SUPPLIED PASSAGE:
USAPA left the West Pilots no option but to institute this litigation. Plaintiffs filed this action after the Airline announced plans to reduce service in a manner that would burden West Pilots far more than they would have been burdened if the transition to Operational Pilot Integration had occurred as intended. USAPA selected the Seham law firm to handle its defense. In essence, therefore, the Seham law firm was put in a position of defending both itself for advising USAPA to take the actions that led to this lawsuit and USAPA for following that advice.

It was apparent early on that this lawsuit would determine just two material issues: (1) whether, as a matter of law, liability attached if USAPA's only actual motivation in adopting and presenting its seniority proposal was to benefit East Pilots at the expense of West Pilots; and (2) whether, as a matter of fact, this was USAPA's only actual motivation. Early in this litigation, the Court held, in regard to the first issue, that “the union's position flies against the headwind of cases from other circuits.” Order, 9:27 to 9:28 (Nov. 20, 2008). Doc. # 84. At that point, because USAPA and its legal advisors knew their actual motivation, they surely knew that USAPA would not prevail on the merits of the second, factual issue.

It was also apparent early on that USAPA had a strategy to delay decision on the second, factual issue as long as possible and to run up the costs of the litigation as much as possible in a needless and improper “war of attrition.” The vigor with which this case was defended, obviously based on this strategy, far exceeded what was needed. Perhaps this was in part because the defense team was defending itself as well as its client. Perhaps it was a coldly calculated attempt to outspend and exhaust Plaintiffs before they could obtain a verdict. What matters is that the costs were huge.

MATERIAL SHOWN:
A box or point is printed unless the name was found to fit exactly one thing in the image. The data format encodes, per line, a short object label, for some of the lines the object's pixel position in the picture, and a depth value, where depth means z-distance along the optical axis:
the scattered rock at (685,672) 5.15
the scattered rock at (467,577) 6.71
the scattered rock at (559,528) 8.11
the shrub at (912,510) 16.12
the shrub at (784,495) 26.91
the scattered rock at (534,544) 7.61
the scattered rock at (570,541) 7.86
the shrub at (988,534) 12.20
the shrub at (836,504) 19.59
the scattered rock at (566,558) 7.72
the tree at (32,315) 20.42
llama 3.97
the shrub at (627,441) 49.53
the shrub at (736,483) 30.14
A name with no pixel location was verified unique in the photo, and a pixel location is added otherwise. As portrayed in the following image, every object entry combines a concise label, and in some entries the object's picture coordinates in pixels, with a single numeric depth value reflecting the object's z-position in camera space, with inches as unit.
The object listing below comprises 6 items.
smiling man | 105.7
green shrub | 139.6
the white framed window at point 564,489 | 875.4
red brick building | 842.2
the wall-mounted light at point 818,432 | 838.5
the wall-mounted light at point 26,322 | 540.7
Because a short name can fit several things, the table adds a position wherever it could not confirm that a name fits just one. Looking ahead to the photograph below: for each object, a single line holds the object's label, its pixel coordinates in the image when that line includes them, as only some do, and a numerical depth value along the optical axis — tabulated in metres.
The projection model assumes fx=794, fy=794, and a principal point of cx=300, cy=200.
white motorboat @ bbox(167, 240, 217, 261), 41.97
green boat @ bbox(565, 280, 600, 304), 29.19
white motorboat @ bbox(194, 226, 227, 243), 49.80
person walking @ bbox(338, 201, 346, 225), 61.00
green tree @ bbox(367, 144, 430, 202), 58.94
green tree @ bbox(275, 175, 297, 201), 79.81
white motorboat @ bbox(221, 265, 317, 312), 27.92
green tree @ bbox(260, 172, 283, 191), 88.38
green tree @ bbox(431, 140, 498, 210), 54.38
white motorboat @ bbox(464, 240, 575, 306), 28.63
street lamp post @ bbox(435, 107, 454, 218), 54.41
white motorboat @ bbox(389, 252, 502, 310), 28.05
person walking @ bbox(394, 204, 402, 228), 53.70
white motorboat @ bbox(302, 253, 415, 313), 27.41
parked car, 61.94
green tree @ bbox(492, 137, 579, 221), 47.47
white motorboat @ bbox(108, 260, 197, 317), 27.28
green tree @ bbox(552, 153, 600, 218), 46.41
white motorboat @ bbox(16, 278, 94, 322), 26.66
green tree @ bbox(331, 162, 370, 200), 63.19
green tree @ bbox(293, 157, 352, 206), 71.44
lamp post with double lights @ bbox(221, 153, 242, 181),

EXERCISES TO COMPLETE:
[1] In the passage on the USAPA litigation, which law firm did USAPA select to handle its defense?
[2] Extend the passage on the USAPA litigation with a few more sentences that follow on from its closing line about the huge costs.

RESPONSES TO THE TASKS:
[1] The Seham law firm.

[2]
With a degree of bad faith that mirrored USAPA's pre-litigation bad faith, USAPA took advantage of every possible legal maneuver to delay a decision on the merits and to expand the costs of the litigation. As a consequence, the litigation costs far exceeded what should have been necessary to resolve the case on the merits. USAPA, through its defense team, demanded substantial amounts of irrelevant discovery, filed unnecessary motions repeatedly raising the same issues, engaged in hostile and abusive practice against Plaintiffs personally, and repeatedly tried legal maneuvers to stay or continue these proceedings. USAPA is, therefore, not only responsible for creating the need for this litigation, but it is also responsible for causing it to be so expensive.

Both sides incurred substantial litigation expenses. USAPA's 2009 LM-2 filed with the Department of Labor shows that it paid $718,474.00 in attorneys' fees allocated to this matter (not including related matters litigated in North Carolina) between October 17, 2008 and February 13, 2009. That comes out to approximately $180,000 a month for the first four months of the litigation.1 What USAPA paid the Seham law firm for the remainder of this representation, including the motion seeking a stay of the permanent injunction, is yet to be reported but will also be part of the public record.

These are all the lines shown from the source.